File Restrictions When Using CHUNK fields
- CHUNK fields can only be defined in a FILEORG X'100' file.
- Once a file has CHUNK fields defined, it cannot be opened with a Model 204 release prior to 7.5.
- A CHUNK field cannot be defined in a non-emtpy file.
Commands for Chunk Fields
The following other commands can use chunk fields:
- DISPLAY FIELD
- REDEFINE FIELD. You cannot REDEFINE a non-chunk field to a chunk field or vice versa. See REDEFINE FIELD for additional rules.
Date/time stamp field
Specifying the date/time stamp field name
The system parameter DTSFN specifies the date/time stamp field name. This field name is the same for all files participating in DTS processing in a run. Though this is a system-level parameter, the feature is a file-level feature.
The date/time stamp field name you specify is not edited for validity.

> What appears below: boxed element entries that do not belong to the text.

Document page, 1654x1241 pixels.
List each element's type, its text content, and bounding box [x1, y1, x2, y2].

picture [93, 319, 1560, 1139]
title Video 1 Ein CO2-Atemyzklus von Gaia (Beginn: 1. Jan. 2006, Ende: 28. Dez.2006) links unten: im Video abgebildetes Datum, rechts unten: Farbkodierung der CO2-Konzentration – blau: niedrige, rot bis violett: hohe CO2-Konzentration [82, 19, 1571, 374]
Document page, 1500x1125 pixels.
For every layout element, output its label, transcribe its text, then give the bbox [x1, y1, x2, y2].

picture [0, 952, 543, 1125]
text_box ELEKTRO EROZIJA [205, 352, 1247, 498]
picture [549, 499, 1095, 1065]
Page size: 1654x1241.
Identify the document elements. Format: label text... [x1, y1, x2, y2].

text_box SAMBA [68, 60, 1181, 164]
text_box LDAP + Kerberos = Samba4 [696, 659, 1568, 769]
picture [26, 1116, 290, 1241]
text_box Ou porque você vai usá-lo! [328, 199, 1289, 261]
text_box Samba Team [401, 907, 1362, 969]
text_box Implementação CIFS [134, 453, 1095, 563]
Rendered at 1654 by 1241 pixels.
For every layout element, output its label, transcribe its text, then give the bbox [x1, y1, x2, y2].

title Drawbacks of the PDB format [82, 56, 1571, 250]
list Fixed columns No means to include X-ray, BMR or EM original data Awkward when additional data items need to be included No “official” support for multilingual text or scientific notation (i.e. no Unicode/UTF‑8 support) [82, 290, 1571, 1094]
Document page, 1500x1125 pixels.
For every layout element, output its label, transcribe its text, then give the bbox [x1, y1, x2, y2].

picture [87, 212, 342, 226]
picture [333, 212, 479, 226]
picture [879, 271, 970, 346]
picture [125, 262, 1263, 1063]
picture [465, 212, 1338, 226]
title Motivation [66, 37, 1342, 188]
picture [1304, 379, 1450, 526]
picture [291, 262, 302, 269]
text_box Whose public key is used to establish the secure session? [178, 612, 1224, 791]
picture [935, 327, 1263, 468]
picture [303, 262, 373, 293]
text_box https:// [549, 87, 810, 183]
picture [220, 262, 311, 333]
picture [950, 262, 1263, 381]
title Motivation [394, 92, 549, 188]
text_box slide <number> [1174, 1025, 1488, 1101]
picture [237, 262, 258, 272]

The DTSFN value can be specified in CUST source code so you do not have to change all your jobs to specify the parameter. By default, Model 204 does not provide a date/time stamp field name.
Specifying a date/time stamp field definition
A date/time stamp field is defined as is any other Model 204 field but has the following field attribute restrictions:
-
A date/time field cannot be INVISIBLE or UNIQUE.
-
If the date/time stamp field is preallocated, OCCURS cannot be greater than 1.
Disregarding these restrictions causes the following error:
M204.2728: DATE TIME STAMP FIELD MAY NOT BE INVISIBLE, UNIQUE, NOR HAVE MULTIPLE OCCURRENCES
Rocket Software recommends using the ORDERED CHARACTER attribute. By default Model 204 generates a character string date/time stamp field value.
Defining the date/time stamp field value format
Your custom code formats the data entered into the field. The format for the default date/time stamp string is:
CCYYMMDDHHMMSSMMM
Note: The DTSFN field can have differing definitions in different Model 204 databases.